Still, you can see us begin to touch on the subject at various points. We talk about Horizon Worlds' reliance on controllers and mobile input, for instance.
Overall, the stream shows us how Google's key investment in hand interactions from 2017 delivers us in 2025 a path forward for VR that relies only on your hands for a safe social playground online.
I ended the conversation asking Andrew to speak with us about the future of VR as a medium. While we encourage you to check out the whole stream for a look at a path through 10 years of VR development, I thought it worth clipping that out for us to reflect on.
"What you're really going to see happen is, when you can combine the experiences that keep you engaged in the immersive, that's when the magic's going to happen because the converse of immersive is every time I have to look at my phone or my watch, we've also failed, right? So how can I have these fully immersive spaces and continue to engage with my two dimensional workflows without missing a beat in these spaces? That's the entryway to mass market. That's where this whole thing goes. As people go, wow, I'm experiencing one of the really cool immersive films that are out there, or I'm doing Puzzling Places, right? And I get a message in Puzzling Places or Walkabout. I get a message, right? Those games are kind of in the zone games. And you go, oh, I have to answer this Slack message.

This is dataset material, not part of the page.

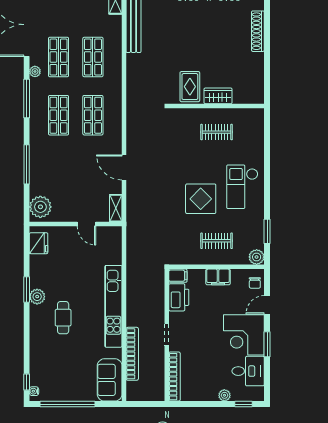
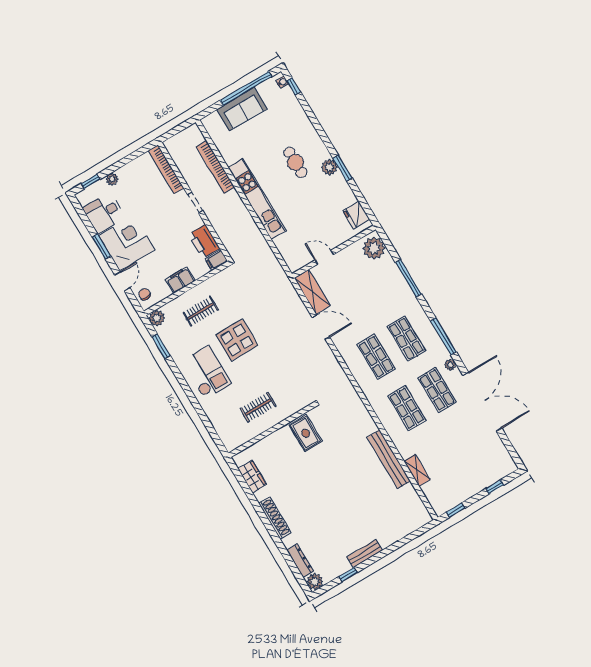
wardrobe: (218, 96) -> (252, 477), moved, turned -90
shelving: (116, 208) -> (312, 292), width x1.50, depth x1.33
sofa: (110, 380) -> (242, 109), moved, turned 90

Right now, I have to take off my headset and look at my phone...but if I could just pop up Slack, answer it, close it, the game doesn't even exit, and I'm off and running. That's incredible."
"And then you know what's gonna happen? I'm going to exit Walkabout later on and go, well, I'm already in my headset. And I already know how to use Slack in my headset. Why not just keep using it? That's how the iPad worked. That's how the watch stuff worked. That's how the phone worked. That's the playbook. That's where the future is. And I think we're close to it. And the real question looking forward is, can we create a space for the 2D content to exist within the immersive without becoming so obsessed with the 2D content that we forget what made this platform so special?"